▸ Task instructions:
Only the pictures are to be left out, and the rest of the entries should be reproduced exactly.

▸ Records shown:

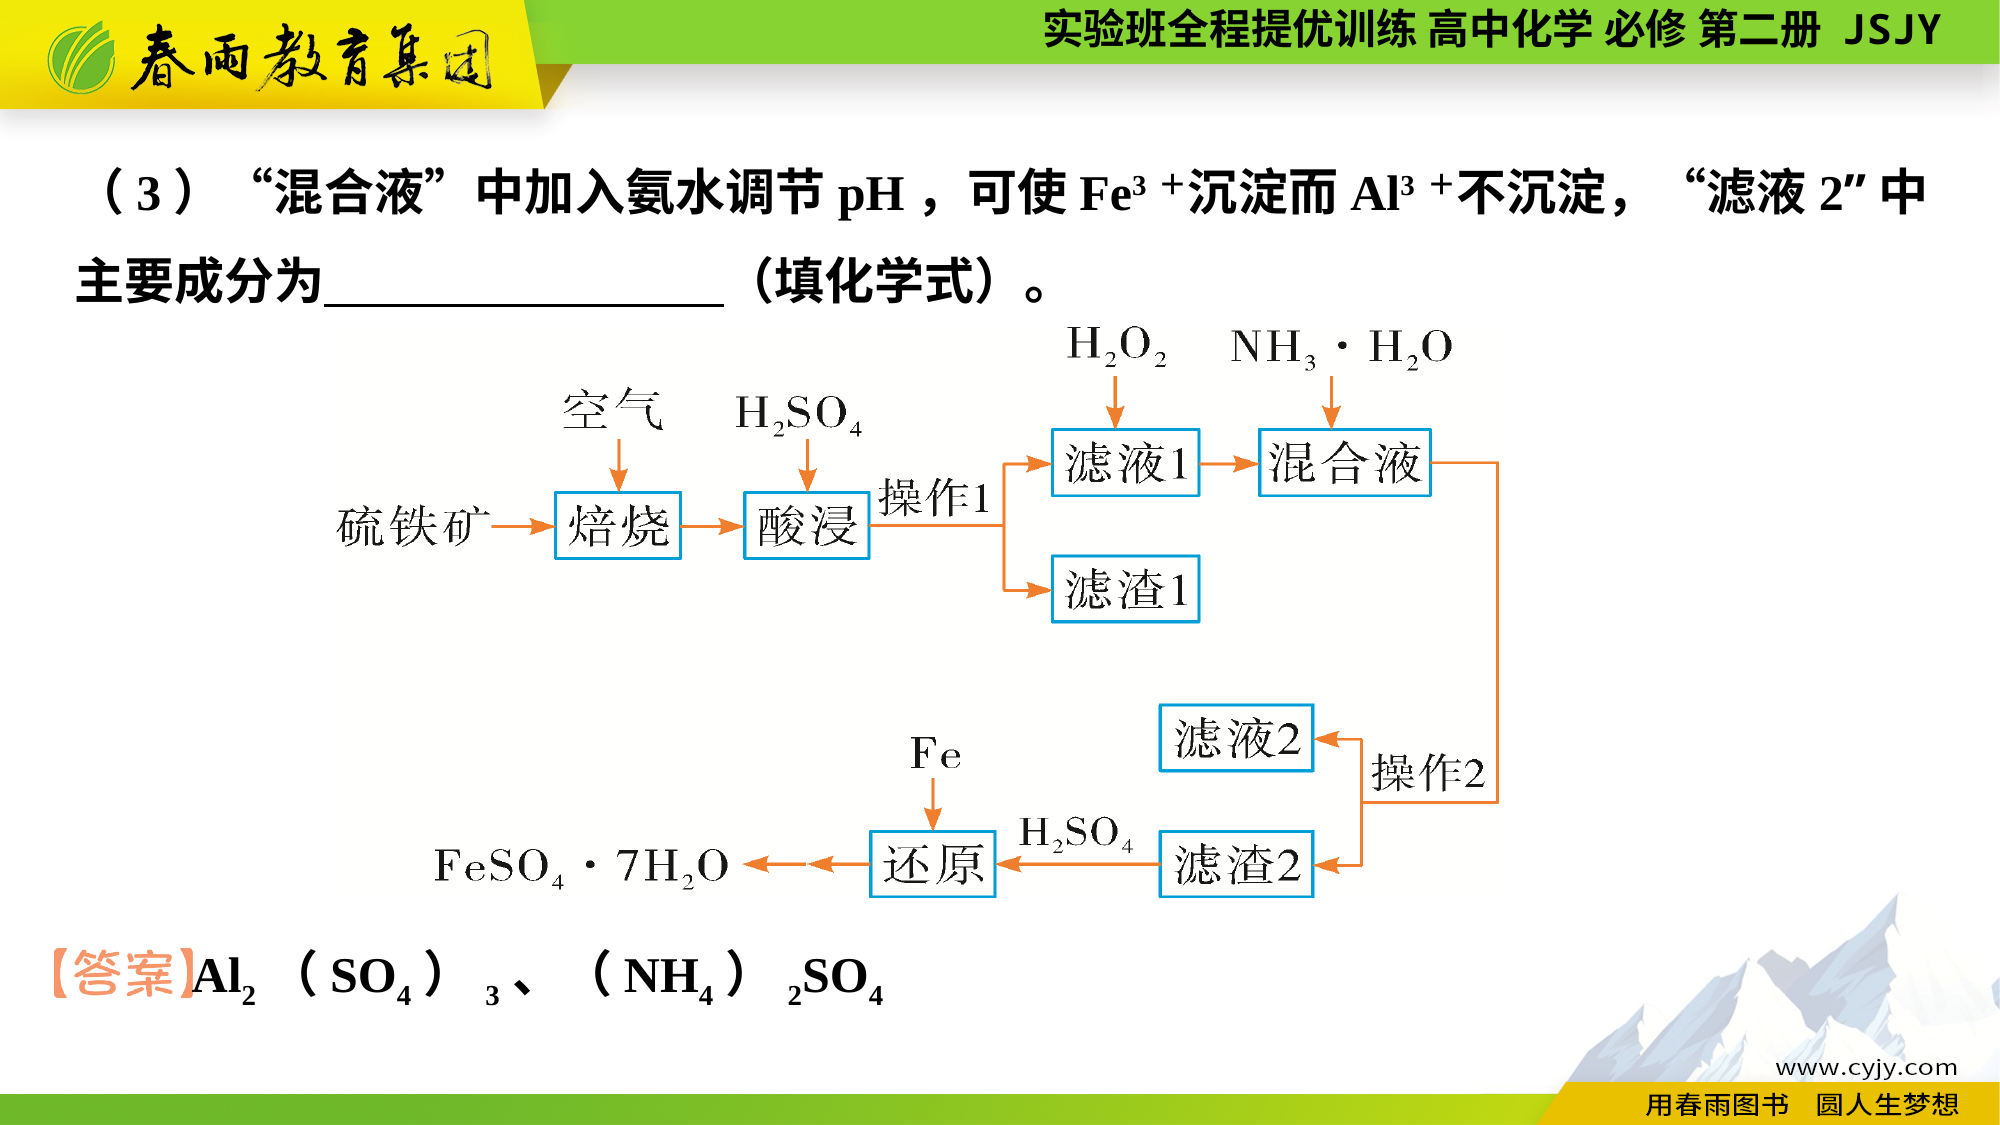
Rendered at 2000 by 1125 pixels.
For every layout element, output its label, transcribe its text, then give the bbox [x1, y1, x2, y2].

text_box Al2（SO4）3、（NH4）2SO4 [176, 935, 961, 1019]
list （3）“混合液”中加入氨水调节pH，可使Fe3＋沉淀而Al3＋不沉淀，“滤液2”中主要成分为 （填化学式）。 [59, 122, 1944, 308]
picture [0, 0, 2000, 1125]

▸ Response to this exercise:
Rendered at 2000 by 1125 pixels.
For every layout element, output its label, transcribe its text, then give the bbox [x1, y1, x2, y2].

text_box Al2（SO4）3、（NH4）2SO4 [176, 935, 961, 1019]
list （3）“混合液”中加入氨水调节pH，可使Fe3＋沉淀而Al3＋不沉淀，“滤液2”中主要成分为 （填化学式）。 [59, 122, 1944, 308]
picture [0, 0, 2000, 1125]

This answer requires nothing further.